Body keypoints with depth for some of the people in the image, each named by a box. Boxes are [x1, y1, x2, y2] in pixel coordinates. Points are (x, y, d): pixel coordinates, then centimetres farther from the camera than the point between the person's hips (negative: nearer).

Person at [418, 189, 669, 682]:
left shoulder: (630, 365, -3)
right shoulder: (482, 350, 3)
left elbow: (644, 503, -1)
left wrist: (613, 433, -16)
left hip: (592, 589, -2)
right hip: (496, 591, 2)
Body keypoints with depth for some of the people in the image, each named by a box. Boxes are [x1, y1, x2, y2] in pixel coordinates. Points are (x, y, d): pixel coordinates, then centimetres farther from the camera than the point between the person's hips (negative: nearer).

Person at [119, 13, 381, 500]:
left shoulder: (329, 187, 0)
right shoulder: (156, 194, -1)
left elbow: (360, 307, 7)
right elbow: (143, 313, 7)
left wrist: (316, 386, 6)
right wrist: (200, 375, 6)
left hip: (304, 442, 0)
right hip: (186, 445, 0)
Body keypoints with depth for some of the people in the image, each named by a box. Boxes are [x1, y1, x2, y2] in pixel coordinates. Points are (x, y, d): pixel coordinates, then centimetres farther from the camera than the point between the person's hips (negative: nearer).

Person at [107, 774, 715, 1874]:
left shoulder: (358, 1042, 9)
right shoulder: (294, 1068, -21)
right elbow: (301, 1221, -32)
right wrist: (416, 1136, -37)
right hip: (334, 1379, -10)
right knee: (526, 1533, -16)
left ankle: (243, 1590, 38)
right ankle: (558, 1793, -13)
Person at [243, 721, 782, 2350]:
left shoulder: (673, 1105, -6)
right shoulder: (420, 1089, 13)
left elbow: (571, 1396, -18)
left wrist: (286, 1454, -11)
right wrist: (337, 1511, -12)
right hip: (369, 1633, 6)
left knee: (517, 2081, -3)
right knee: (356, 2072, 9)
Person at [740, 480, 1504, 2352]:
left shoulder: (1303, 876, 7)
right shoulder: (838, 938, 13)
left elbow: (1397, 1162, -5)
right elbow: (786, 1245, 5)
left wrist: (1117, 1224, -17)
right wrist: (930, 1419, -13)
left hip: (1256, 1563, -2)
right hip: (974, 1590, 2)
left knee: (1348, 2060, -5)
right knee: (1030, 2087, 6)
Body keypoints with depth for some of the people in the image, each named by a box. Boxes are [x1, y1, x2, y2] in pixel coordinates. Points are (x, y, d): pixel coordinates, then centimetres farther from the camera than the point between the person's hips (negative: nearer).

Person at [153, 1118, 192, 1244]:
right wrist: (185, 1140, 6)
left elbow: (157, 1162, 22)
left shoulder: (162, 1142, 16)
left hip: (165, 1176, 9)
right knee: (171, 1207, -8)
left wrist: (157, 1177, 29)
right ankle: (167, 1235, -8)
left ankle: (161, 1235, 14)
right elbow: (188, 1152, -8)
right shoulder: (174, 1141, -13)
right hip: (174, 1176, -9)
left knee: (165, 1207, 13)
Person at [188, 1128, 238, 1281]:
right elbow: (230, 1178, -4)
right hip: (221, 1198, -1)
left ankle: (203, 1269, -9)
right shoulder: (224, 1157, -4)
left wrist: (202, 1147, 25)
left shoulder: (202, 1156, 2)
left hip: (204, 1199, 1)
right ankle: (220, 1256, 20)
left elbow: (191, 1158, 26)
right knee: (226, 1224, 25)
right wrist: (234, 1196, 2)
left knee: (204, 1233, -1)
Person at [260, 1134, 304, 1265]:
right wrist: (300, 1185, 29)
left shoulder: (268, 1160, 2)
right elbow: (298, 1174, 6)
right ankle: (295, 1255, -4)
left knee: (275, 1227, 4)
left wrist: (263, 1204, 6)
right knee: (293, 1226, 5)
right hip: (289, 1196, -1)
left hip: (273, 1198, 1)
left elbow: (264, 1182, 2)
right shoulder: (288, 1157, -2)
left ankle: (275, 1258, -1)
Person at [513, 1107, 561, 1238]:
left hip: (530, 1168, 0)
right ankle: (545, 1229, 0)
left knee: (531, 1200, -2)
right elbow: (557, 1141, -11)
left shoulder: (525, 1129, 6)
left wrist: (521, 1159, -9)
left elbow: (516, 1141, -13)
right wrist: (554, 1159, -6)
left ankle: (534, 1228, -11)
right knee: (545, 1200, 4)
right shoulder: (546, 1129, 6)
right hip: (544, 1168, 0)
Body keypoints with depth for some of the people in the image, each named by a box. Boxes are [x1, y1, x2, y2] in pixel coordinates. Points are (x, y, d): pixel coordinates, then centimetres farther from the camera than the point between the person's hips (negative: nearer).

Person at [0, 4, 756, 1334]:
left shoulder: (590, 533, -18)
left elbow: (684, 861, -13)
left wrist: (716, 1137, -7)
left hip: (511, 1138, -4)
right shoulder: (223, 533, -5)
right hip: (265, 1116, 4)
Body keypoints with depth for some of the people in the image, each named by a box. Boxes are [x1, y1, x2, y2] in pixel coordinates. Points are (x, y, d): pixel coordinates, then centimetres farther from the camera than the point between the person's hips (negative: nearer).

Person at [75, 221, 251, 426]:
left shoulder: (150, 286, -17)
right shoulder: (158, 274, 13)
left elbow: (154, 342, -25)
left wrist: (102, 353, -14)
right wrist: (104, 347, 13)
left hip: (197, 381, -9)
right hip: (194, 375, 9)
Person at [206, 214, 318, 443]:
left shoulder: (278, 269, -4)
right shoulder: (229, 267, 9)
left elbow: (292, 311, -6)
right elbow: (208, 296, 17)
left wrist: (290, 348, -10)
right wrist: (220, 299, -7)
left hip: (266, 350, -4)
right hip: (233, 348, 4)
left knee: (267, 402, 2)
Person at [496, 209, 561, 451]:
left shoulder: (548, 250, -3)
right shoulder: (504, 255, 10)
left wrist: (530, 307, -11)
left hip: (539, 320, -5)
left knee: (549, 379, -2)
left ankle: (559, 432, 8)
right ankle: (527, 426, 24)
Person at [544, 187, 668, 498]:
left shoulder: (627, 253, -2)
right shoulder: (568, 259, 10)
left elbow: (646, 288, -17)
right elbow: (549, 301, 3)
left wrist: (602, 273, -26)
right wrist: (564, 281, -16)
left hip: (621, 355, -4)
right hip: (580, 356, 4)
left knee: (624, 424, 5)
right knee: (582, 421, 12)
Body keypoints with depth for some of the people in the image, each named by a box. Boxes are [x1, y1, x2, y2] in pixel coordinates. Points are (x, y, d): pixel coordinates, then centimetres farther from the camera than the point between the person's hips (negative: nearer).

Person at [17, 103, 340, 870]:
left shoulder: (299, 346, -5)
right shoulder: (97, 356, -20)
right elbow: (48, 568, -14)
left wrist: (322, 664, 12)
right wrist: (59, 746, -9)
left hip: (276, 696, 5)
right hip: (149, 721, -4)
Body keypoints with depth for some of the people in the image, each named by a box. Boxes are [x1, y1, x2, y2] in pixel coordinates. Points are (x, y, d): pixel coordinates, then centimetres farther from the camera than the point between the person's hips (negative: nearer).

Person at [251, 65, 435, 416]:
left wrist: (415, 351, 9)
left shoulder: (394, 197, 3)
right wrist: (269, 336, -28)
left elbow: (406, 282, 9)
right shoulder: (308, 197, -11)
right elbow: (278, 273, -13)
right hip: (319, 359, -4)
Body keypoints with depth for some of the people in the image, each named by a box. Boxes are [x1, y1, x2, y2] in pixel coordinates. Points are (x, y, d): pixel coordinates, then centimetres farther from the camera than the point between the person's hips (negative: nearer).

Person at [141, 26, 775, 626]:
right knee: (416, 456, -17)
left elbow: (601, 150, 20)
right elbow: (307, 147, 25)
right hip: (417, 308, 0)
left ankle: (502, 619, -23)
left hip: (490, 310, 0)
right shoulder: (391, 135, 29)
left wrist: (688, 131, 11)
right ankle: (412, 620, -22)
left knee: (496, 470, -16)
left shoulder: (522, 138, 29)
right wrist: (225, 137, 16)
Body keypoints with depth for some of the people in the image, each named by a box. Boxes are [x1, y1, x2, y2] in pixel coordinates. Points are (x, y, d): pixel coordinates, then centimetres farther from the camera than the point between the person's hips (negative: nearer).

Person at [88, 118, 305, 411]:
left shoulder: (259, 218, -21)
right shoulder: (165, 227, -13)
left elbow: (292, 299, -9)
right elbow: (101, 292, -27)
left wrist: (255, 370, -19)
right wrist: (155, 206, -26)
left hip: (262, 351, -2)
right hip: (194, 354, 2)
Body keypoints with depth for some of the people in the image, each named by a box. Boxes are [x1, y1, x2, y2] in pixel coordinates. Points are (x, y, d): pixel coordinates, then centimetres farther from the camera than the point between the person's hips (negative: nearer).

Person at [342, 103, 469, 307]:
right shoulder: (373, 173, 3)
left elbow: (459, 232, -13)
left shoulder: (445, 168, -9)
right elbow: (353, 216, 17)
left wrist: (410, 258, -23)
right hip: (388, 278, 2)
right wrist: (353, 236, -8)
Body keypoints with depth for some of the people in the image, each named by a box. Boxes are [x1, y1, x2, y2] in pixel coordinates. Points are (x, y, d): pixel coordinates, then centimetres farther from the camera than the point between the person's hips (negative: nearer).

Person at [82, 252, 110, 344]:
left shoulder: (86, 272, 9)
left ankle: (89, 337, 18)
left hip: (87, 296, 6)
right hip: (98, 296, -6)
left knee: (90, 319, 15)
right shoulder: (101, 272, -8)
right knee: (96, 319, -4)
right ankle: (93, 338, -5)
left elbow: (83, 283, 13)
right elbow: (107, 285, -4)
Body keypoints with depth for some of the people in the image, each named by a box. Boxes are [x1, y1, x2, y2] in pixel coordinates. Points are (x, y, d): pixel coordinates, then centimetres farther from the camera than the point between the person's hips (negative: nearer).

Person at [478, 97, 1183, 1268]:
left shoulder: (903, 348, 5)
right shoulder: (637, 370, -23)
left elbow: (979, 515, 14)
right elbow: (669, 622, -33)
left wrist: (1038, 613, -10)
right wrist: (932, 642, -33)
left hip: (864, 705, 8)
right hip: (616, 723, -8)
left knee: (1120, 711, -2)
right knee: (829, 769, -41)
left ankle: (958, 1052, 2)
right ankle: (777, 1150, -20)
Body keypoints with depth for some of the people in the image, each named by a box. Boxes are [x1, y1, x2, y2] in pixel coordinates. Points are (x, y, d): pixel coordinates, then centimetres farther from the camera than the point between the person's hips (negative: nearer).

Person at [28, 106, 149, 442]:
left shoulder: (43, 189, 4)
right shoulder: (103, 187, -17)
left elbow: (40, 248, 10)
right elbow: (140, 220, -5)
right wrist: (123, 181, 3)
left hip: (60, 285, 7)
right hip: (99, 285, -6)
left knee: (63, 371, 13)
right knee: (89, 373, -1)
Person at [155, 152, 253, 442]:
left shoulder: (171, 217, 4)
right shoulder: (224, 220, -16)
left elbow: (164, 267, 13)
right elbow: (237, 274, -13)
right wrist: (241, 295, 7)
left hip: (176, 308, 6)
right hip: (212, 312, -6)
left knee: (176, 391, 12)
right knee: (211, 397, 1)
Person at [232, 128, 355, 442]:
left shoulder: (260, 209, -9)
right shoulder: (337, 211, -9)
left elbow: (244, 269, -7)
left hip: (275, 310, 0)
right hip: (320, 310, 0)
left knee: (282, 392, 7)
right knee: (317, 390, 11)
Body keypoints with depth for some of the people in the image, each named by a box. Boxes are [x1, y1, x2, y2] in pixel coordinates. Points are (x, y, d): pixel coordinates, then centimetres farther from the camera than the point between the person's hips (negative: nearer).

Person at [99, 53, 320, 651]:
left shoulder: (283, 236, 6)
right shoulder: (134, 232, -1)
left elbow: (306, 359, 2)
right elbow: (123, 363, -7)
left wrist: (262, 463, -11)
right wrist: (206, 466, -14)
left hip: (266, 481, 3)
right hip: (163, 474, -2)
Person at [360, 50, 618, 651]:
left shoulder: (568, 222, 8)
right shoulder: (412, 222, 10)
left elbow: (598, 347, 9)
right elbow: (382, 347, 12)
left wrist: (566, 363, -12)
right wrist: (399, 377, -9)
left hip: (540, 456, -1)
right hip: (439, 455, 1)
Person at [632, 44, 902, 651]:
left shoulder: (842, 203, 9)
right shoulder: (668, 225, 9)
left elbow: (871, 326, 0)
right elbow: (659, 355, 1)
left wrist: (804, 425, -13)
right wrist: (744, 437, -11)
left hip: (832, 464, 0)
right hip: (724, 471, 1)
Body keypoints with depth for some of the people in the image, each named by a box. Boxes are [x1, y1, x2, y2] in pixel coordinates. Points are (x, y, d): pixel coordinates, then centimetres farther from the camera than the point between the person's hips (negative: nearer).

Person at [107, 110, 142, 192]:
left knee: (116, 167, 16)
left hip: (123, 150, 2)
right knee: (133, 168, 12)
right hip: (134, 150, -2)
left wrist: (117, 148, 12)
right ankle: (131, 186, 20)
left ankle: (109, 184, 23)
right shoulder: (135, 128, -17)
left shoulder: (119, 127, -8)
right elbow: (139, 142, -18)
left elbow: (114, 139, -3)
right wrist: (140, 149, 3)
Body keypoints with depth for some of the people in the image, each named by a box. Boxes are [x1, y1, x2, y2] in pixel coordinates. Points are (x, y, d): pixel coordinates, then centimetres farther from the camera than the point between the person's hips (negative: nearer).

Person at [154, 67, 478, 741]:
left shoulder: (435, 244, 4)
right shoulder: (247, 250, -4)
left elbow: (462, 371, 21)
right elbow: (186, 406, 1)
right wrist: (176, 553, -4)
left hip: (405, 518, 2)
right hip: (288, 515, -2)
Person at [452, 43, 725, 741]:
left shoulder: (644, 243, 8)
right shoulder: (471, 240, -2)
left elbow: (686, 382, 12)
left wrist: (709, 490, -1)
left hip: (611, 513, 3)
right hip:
┄┄┄┄┄┄┄┄┄┄┄┄┄┄┄┄┄┄┄┄
The lines needed run from the first line of the data through the line containing "left ankle: (243, 1590, 38)"; give them again exactly and nothing else.

> **RESPONSE TO THIS TASK**:
Body keypoints with depth for some of the people in the image, each named by a box. Boxes are [x1, y1, x2, y2] in pixel coordinates. Points are (x, y, d): pixel coordinates, then centimetres farther from the camera than the point between the person's hips (negative: nearer).

Person at [418, 189, 669, 682]:
left shoulder: (630, 365, -3)
right shoulder: (482, 350, 3)
left elbow: (644, 503, -1)
left wrist: (613, 433, -16)
left hip: (592, 589, -2)
right hip: (496, 591, 2)
Body keypoints with depth for some of the people in the image, each named by a box. Boxes are [x1, y1, x2, y2] in pixel coordinates. Points are (x, y, d): pixel coordinates, then centimetres farther from the camera than the point between the person's hips (negative: nearer).

Person at [119, 13, 381, 500]:
left shoulder: (329, 187, 0)
right shoulder: (156, 194, -1)
left elbow: (360, 307, 7)
right elbow: (143, 313, 7)
left wrist: (316, 386, 6)
right wrist: (200, 375, 6)
left hip: (304, 442, 0)
right hip: (186, 445, 0)
Body keypoints with depth for some of the people in the image, each named by a box. Boxes are [x1, y1, x2, y2] in pixel coordinates. Points are (x, y, d): pixel coordinates, then centimetres farther from the camera than the point between the person's hips (negative: nearer).

Person at [107, 774, 715, 1874]:
left shoulder: (358, 1042, 9)
right shoulder: (294, 1068, -21)
right elbow: (301, 1221, -32)
right wrist: (416, 1136, -37)
right hip: (334, 1379, -10)
right knee: (526, 1533, -16)
left ankle: (243, 1590, 38)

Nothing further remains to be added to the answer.